Simple local parallel processing for DataFrames.
For many users, they use Pandas on a single machine instead of running on a compute cluster. Pandas doesn't support parallel processing by default, so those users are stuck with a relatively powerful machine with multi-core CPUs, which they run Pandas on only one of the cores.
parallel-df is a simple wrapper for any function that takes a Pandas DataFrame object to process. It splits the input DataFrame(s), and uses Python's multiprocessing module to run the tasks on multiple CPU cores.
parallel-df supports two kinds of operations:
A function that takes one DataFrame as input, and processes each row/column independently
runParallelColumns(df_idx=-1, split_axis=1, njobs=None, func=None, return_method='raw', args=[])

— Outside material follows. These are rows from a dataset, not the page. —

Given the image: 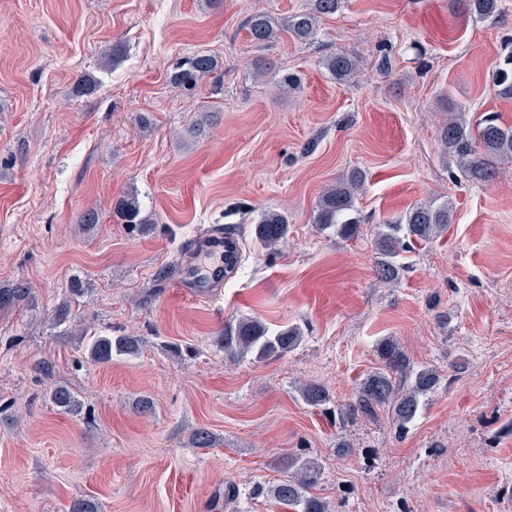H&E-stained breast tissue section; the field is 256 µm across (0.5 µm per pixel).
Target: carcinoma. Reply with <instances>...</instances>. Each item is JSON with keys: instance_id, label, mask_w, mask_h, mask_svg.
I'll return each mask as SVG.
<instances>
[{"instance_id": "1", "label": "carcinoma", "mask_w": 512, "mask_h": 512, "mask_svg": "<svg viewBox=\"0 0 512 512\" xmlns=\"http://www.w3.org/2000/svg\"><path fill=\"white\" fill-rule=\"evenodd\" d=\"M342 0H309L295 14L277 21L265 12H256L247 20L250 38L256 43L274 39L278 32L286 31L298 39H307L316 31L318 21L332 16L341 8ZM467 14L477 20L497 17L501 0H462ZM327 74L338 83L353 79L359 68V59L352 53L340 51L326 55L320 62ZM222 68L219 59L208 53H196L182 63L173 76L181 87H192L199 79ZM492 83L496 95L512 99V42L503 49L492 71ZM440 141L446 156L454 158L461 178L478 184L495 180L498 164L512 159V125L507 126L497 116L487 114L475 122L460 109L448 110V119L440 128ZM364 174L353 171L336 184L323 190L316 204L315 226L320 230L332 229L341 238L350 240L358 236L361 220L355 207L358 192L364 184ZM116 214L122 221L141 230L152 229L150 218L142 215L138 198L129 194L116 206ZM451 223V207L448 203H419L403 216L380 226L377 235L379 258L375 264L376 277L383 282L399 279L403 266L397 261L400 253L407 251L414 242L430 243L440 238ZM288 216L275 210L261 213L255 225V238L264 248L274 249L288 236ZM30 288L17 282L0 286V308L8 307L30 297ZM81 339L86 341L88 360L105 364L114 357H135L140 351V339L135 336L110 334L87 335L82 330ZM303 332L296 325H286L270 330L264 323L251 318H241L224 325L219 336L224 353L235 359L248 354L258 359L282 356L295 350L302 342ZM380 367L368 373L358 384L352 398L340 408V415L347 421L360 418L372 419L379 411L387 410L399 427L404 428L417 415L420 397L432 392L440 383V375L433 368L414 372L412 385L403 390L394 375L410 369L405 353L390 338L377 346ZM305 403L324 406L331 402L328 389L312 382L300 388ZM48 400L65 413L79 414L81 403L66 385L50 387ZM285 475L271 489L273 499L290 512H327L326 503L312 493L321 474L320 464L301 456H292L284 465Z\"/></svg>"}]
</instances>
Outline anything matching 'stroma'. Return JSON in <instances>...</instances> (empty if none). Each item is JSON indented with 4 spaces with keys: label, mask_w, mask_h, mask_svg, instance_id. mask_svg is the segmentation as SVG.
<instances>
[{
    "label": "stroma",
    "mask_w": 512,
    "mask_h": 512,
    "mask_svg": "<svg viewBox=\"0 0 512 512\" xmlns=\"http://www.w3.org/2000/svg\"><path fill=\"white\" fill-rule=\"evenodd\" d=\"M305 2L0 0V285L33 294L0 309V512L79 499L98 512H285L267 490L294 455L321 464L329 512H512V161L474 185L452 177L439 140L451 105L512 124L489 80L512 0L492 22L458 0H343L308 39L251 41V14L283 19ZM337 50L358 56L355 80L321 67ZM198 52L219 56L222 76L175 87ZM86 74L96 88L77 93ZM354 170L359 236L318 231L319 196ZM130 193L151 231L116 218ZM424 202L451 203L447 233L380 282V224ZM90 209L97 223H83ZM266 210L290 224L273 252L254 236ZM219 224L237 226L240 266L185 295V255ZM76 280L72 321L140 338L138 356L91 363L54 323ZM242 317L304 340L228 359L217 338ZM387 337L439 386L407 428L385 411L344 421L338 404ZM314 381L331 404L301 399ZM55 383L80 415L46 399ZM201 428L213 446H193Z\"/></svg>",
    "instance_id": "obj_1"
}]
</instances>
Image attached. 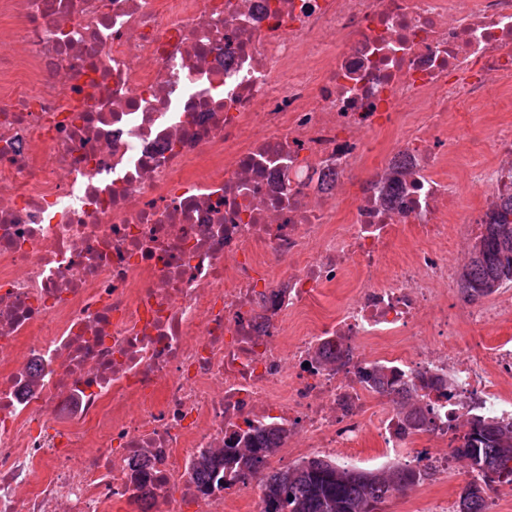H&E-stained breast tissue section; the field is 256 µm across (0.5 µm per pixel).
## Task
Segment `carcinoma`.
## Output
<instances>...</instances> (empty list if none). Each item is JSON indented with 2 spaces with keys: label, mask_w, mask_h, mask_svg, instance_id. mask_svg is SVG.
<instances>
[{
  "label": "carcinoma",
  "mask_w": 512,
  "mask_h": 512,
  "mask_svg": "<svg viewBox=\"0 0 512 512\" xmlns=\"http://www.w3.org/2000/svg\"><path fill=\"white\" fill-rule=\"evenodd\" d=\"M463 298L476 301L512 284V197L489 215L483 232L459 274ZM282 441L274 429L248 436L239 448H226L216 457H204L196 466L198 479L219 478L220 471L244 478L266 466ZM452 449L474 477L463 488L457 512H486V491L512 489V426L496 418L475 417L469 431ZM430 478L424 469L392 463L363 469L330 456L305 457L286 469H269L261 491V512H381L393 495L404 493Z\"/></svg>",
  "instance_id": "1"
}]
</instances>
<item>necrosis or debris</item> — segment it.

- df_idx: index of the DataFrame object to split and run parallelly
- split_axis: along which axis to split the DataFrame, 0 means split by row, 1 means split by column
- njobs: number of jobs, if None is given then defaults to number of CPU cores
- func: function to call
- return method:
'raw': return a list of processed results from func
'data_frame': return a DataFrame that's the concatenation of the results from *func*, the results returned from func must be of type DataFrame. The concatenation will be performed along split_axis
- args: arguments that used to call func
Example: Assume myFunc takes three arguments: df, arg1, and arg2, and returns a DataFrame object.
# Single process:
myFunc(df, arg1, arg2)
# Multiple processes:
runParallelColumns(df_idx=0, split_axis=1, func=myFunc, return_method='data_frame', args=[df, arg1, arg2])
# Here df_idx=0 because df is the first argument when calling myFunc
A function that takes a list of DataFrames as input, and processes each DataFrame independently
runParallelDataFrames(df_idx=-1, njobs=None, func=None, args=[])
- df_idx: index of the DataFrame object to split and run parallelly
- njobs: number of jobs, if None is given then defaults to number of CPU cores
- func: function to call
- args: arguments that used to call func, where the DataFrame object is replaced by a list of DataFrame objects
Assume myFunc takes three arguments: df, arg1, and arg2, and returns a DataFrame object.
# Single process:
results = list()
for df in df_list:
results.append(myFunc(df, arg1, arg2))
# Multiple processes:
runParallelDataFrames(df_idx=0, func=myFunc, args=[df_list, arg1, arg2])
# Note how df_list replaces df as the first argument in args
parallel_test.py contains sample code that runs the two methods described above. From testing on my MacBook Pro, which has 4 physical cores and 8 virtual cores, the speedup is significant:
Running multiple processes (DataFrame) ...
Multiple processes used 25.10401701927185 seconds
Running single process (DataFrame) ...
Single process used 55.779911041259766 seconds
Verified that the results look ok
Running multiple processes ...
Multiple processes used 5.296130180358887 seconds
Running single process ...
Single process used 10.57194709777832 seconds
Verified that the results look ok
Running with multiple processes is about twice as fast as single thread.